* APPLY WHAT YOU READ:
A – Repeat word for word the passage of the forum thread on diminished keys that begins with the words containing "## alex103188 (Oct" and ends with "and seventh chords?".
B – In the forum thread on diminished keys, which diminished scale does the original poster say they have been working with as a reference?
C – Pick up the forum thread on diminished keys after its final sentence and continue writing it.

##### SOURCE EXTRACT

# Diminished keys and modulating to and from them?



## alex103188 (Oct 14, 2011)

So lately I've found myself greatly interested in the diminished scale (hwhwhw etc) for its various qualities and phrasing options. But im curious about a couple of things that hopefully some friendly theory buffs could help out with!

First off, what kind of chords can be found in a diminished key other than the obvious diminished triads and seventh chords? 

And also, what are some possibilities for modulations into other keys that sound really natural ? For the sake of a reference/example I've been working a lot with A half/whole diminished.

Thanks in advance for your input!


----------



## Solodini (Oct 14, 2011)

The thing with diminished being so repetitive is that it is also quite limited. You're pretty much stuck with the diminished chords or dominant 7s. You can imply other things with more creative voicings and missing out certain chord tones which the diminished scale doesn't provide. If you lean on the root enough, you can imply a major 13 chord but it'll lack the 3rd and the 5th. It's basically an inversion of the major triad (3rd becomes 6th, 5th becomes 4th) but it can work in the same way as how there are 12 diminished 7th chords but they can be seen as 4 inversions of 3 chords. Whih it sounds like depends on voicings and how you emphasise the root.

##########
##### PROVIDED MATERIAL

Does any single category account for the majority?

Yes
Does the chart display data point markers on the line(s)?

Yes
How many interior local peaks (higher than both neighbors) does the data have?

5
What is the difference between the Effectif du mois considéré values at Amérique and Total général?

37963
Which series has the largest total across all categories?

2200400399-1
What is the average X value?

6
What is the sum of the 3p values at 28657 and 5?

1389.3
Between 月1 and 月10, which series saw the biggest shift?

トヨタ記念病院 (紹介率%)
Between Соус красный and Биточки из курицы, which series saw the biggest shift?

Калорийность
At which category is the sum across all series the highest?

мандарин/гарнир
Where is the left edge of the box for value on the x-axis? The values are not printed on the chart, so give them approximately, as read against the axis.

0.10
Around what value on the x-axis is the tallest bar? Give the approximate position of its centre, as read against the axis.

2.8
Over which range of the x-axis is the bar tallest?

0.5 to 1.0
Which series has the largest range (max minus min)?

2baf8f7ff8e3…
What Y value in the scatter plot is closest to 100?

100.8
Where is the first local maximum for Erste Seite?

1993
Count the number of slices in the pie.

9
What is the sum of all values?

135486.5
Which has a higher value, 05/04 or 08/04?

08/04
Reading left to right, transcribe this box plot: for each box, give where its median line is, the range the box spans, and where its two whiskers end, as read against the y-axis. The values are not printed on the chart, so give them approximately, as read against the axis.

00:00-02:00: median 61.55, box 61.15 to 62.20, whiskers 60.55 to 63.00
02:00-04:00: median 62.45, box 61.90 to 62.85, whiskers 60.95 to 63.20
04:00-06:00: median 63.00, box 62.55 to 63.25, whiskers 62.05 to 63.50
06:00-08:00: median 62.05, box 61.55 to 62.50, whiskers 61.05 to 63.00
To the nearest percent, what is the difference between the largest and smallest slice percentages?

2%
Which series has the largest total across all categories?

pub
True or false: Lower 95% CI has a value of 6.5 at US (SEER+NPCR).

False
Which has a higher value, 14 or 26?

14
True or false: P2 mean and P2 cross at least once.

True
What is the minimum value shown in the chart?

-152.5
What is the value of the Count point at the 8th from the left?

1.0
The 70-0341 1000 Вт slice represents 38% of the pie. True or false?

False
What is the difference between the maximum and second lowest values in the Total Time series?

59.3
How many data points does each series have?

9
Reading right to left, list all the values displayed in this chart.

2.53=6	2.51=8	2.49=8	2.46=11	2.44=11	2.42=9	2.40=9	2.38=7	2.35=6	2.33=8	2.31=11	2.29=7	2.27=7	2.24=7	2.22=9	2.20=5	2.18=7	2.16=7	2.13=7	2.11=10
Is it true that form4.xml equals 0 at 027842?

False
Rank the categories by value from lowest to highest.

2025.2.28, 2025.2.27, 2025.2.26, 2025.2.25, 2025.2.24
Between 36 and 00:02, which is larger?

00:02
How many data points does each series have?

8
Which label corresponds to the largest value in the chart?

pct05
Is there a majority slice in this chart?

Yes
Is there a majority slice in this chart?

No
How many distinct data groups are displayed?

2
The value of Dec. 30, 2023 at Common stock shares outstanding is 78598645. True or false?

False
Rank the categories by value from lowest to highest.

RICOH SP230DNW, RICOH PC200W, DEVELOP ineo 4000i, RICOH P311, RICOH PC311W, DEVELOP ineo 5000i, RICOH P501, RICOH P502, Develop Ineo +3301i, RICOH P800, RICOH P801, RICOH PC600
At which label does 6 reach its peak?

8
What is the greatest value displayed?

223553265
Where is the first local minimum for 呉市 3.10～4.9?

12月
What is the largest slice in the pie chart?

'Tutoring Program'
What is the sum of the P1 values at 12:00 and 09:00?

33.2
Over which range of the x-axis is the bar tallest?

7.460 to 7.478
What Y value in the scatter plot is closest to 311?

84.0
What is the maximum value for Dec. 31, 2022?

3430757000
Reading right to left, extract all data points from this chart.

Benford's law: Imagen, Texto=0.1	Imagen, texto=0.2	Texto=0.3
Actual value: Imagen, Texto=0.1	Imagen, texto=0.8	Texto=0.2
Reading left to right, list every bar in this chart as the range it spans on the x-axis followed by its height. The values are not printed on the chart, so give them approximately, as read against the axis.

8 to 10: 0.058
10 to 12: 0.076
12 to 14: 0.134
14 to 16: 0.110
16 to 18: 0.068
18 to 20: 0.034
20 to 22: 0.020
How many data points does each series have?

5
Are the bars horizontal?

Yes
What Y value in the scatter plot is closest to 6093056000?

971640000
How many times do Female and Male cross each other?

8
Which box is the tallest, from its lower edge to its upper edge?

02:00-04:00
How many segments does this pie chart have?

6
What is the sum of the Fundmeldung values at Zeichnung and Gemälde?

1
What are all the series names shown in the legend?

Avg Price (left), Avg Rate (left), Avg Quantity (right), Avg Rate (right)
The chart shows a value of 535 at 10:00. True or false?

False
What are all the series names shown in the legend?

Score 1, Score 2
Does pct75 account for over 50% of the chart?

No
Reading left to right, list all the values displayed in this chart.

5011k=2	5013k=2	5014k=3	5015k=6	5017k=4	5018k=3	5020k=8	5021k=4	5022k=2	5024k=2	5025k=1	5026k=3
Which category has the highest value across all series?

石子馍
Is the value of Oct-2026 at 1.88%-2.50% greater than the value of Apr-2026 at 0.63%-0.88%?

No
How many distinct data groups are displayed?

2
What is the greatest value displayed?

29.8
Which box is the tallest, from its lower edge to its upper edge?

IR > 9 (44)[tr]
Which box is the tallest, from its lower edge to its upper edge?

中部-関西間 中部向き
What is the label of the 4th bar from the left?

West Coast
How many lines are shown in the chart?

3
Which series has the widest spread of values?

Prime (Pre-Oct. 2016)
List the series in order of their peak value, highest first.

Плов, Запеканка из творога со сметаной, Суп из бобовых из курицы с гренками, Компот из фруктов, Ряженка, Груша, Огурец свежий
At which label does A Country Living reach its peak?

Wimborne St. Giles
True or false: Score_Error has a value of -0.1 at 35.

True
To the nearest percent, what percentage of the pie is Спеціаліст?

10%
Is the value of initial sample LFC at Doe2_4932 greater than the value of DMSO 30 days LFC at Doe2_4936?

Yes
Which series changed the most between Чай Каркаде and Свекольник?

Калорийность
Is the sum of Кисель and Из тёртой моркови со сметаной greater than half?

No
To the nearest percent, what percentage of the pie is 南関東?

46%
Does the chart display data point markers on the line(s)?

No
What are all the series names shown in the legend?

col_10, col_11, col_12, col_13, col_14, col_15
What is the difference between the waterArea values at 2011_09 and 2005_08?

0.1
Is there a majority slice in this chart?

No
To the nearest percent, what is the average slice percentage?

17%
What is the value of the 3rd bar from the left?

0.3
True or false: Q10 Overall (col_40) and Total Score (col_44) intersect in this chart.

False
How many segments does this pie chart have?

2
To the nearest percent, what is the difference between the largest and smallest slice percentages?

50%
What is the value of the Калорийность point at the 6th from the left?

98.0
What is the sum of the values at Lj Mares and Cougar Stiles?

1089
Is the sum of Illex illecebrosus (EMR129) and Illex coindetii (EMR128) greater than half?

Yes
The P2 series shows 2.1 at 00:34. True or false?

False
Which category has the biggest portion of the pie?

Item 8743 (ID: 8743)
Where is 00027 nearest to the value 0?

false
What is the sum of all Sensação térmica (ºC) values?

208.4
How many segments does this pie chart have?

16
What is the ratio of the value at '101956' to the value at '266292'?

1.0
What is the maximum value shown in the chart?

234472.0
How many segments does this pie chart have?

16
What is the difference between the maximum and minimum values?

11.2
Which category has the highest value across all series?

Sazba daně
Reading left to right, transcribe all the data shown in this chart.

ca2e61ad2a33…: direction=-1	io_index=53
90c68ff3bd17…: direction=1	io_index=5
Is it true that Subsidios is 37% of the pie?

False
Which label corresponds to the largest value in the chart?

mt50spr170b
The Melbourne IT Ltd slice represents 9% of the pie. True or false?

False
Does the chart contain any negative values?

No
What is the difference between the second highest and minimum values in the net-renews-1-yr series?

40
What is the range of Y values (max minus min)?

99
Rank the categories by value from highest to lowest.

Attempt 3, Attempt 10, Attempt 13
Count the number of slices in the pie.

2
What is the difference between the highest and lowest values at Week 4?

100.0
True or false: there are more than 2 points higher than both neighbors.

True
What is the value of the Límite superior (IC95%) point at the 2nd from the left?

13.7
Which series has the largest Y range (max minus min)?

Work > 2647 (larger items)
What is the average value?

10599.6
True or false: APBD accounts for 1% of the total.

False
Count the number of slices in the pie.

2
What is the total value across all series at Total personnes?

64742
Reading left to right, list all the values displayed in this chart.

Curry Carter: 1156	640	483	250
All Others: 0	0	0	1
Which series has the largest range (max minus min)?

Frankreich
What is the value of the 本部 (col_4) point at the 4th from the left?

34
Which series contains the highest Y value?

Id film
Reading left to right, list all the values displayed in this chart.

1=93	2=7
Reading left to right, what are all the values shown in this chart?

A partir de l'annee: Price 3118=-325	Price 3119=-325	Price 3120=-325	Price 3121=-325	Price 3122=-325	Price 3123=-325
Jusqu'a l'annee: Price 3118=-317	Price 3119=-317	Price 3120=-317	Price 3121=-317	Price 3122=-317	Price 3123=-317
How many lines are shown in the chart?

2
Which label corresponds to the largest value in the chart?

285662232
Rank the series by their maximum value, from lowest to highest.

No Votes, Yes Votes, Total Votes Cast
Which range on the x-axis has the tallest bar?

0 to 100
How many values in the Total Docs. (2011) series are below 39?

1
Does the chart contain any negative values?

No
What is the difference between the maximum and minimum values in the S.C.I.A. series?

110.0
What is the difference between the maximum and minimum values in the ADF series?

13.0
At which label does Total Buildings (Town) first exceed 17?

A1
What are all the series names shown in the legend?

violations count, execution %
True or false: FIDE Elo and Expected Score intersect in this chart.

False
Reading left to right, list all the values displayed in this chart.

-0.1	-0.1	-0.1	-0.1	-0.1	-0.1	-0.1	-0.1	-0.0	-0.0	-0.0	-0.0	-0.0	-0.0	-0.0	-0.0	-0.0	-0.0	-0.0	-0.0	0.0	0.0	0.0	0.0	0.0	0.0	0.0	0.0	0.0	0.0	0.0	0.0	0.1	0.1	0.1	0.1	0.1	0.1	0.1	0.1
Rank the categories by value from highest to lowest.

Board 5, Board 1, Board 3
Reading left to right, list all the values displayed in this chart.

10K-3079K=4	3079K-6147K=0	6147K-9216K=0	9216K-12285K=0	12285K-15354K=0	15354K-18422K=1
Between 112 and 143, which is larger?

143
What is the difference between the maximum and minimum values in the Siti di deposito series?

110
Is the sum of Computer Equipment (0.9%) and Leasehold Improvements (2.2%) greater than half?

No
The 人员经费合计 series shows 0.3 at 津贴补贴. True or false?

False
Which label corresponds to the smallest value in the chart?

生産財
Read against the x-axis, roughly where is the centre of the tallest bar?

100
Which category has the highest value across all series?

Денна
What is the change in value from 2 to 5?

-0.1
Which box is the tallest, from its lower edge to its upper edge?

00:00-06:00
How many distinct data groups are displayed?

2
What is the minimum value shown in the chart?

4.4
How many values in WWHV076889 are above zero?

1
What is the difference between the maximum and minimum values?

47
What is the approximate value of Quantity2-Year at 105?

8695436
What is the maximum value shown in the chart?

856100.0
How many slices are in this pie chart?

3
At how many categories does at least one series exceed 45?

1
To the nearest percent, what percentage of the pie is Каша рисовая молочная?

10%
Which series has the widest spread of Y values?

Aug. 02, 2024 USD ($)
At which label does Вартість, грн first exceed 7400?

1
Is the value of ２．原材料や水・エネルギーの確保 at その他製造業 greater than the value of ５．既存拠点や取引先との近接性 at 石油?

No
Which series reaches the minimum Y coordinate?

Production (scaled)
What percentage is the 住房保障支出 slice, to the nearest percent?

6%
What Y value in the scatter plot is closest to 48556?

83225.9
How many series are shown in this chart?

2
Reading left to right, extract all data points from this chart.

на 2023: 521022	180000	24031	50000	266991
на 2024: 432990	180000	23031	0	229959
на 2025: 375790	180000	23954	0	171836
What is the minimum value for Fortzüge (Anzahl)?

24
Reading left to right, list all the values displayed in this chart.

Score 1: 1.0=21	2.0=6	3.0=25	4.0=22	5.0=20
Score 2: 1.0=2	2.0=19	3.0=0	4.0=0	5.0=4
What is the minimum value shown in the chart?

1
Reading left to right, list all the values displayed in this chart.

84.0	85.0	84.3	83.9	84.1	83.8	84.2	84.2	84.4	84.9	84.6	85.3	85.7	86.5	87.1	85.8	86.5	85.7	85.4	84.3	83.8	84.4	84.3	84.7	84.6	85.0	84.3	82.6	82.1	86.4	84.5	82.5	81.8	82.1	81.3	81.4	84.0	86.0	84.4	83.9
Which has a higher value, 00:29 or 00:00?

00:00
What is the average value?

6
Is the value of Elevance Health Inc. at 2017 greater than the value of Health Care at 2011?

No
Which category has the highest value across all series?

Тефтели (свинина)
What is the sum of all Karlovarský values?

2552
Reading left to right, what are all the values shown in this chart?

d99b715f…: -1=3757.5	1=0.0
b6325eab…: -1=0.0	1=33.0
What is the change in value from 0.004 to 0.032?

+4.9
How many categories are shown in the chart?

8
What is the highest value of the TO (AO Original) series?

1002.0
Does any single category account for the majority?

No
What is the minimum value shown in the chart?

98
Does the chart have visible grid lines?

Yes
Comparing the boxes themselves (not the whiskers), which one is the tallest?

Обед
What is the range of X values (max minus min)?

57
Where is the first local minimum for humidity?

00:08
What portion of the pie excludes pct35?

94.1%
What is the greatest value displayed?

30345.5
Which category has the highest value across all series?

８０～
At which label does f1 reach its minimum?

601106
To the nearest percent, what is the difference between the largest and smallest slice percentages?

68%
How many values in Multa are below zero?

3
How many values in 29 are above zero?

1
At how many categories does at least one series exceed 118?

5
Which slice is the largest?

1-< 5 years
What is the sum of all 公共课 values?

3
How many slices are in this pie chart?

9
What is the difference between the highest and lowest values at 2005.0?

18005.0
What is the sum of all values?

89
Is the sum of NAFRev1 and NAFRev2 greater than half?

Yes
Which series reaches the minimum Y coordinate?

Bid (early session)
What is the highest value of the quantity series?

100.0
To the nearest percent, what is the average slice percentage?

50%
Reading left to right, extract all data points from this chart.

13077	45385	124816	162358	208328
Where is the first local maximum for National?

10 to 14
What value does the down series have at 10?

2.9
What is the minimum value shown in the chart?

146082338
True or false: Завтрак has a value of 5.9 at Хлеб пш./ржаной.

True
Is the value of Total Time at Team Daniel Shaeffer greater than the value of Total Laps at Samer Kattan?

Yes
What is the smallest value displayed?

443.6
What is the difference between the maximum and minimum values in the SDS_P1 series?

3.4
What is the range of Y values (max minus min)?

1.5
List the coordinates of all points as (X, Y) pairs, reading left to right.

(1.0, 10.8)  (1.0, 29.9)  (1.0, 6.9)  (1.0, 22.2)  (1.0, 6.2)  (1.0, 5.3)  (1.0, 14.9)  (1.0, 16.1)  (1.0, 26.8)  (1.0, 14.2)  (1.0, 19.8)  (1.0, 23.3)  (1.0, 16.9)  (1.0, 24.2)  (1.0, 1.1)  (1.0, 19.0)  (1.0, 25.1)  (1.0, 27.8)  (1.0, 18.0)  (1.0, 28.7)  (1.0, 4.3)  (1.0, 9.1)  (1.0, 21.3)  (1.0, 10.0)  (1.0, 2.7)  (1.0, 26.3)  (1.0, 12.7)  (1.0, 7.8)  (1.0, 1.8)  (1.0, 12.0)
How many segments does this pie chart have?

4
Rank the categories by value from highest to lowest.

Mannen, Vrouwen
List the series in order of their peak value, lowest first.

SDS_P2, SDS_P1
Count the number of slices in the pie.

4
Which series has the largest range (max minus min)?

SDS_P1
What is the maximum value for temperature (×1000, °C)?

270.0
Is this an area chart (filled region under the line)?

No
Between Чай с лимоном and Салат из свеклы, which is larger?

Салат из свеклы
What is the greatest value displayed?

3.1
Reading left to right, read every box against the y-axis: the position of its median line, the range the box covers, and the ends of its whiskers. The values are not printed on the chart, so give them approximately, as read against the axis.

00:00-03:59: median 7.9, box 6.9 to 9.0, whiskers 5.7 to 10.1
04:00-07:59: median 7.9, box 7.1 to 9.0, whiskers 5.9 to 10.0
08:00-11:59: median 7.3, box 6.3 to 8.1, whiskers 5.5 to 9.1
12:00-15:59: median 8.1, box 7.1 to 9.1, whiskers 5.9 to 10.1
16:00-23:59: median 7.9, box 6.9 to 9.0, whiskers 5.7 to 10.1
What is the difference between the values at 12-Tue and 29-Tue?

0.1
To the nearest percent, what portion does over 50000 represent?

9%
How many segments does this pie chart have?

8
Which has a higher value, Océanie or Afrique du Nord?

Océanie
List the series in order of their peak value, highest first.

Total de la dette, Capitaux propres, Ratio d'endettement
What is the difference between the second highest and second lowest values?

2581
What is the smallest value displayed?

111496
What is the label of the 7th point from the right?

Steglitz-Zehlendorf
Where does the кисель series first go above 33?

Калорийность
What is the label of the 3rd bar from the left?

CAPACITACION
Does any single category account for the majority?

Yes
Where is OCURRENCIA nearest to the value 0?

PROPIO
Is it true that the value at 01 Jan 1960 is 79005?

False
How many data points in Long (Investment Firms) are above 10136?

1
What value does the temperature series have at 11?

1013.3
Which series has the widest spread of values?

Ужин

##########

* ANSWERS:
A –
## alex103188 (Oct 14, 2011)

So lately I've found myself greatly interested in the diminished scale (hwhwhw etc) for its various qualities and phrasing options. But im curious about a couple of things that hopefully some friendly theory buffs could help out with!

First off, what kind of chords can be found in a diminished key other than the obvious diminished triads and seventh chords?

B – A half/whole diminished.

C –
Diminished keys modulate well in to the major key a semitone above the root of the diminished scale (think diminished chord built on the leading note of a major scale) or a semitone above the min 3, dim 5 or dim 7. As the diminished 7th is enharmonic to a major 6th, dim 8ve is enharmonic to a major 7th so you can also quite easily modulate to a major key on the same root, min 3, dim 5 or dim 7, or use the min 3rd, naturalise the 5th and simply modulate into melodic minor. As diminished has the minor 6th, harmonic minor of the root, min 3, dim 5 or dim 7 is equally possible. 

An alternative is a minor key a tone below the root, min 3, dim 5 or dim 7. This implies relative minor with dim implying a more Locrian feel then. A minor key a 4th above the root, min 3 dim 5 or dim 7 should work as well, to imply a move from Locrian to Phrygian.


----------



## niffnoff (Oct 14, 2011)

Instead of writing in a diminished key why don't you just write in a key and use a Diminished 7th as a modulation? S'what I use them for if I ever use em.


----------



## Mr. Big Noodles (Oct 14, 2011)

So far, I don't think this scale is getting the credit it deserves in this thread. The octatonic scale is an extremely rich source of harmonic materials, and you can come up with a number of ways to organize it. Let's take a quick look at the tertian harmonies you can get from a C h/w scale. (I use h/w here, because it makes it easier to conceptualize in a tonal mindset. I'll be using enharmonic spellings where applicable, since spelling doesn't matter a whole lot with these scales.)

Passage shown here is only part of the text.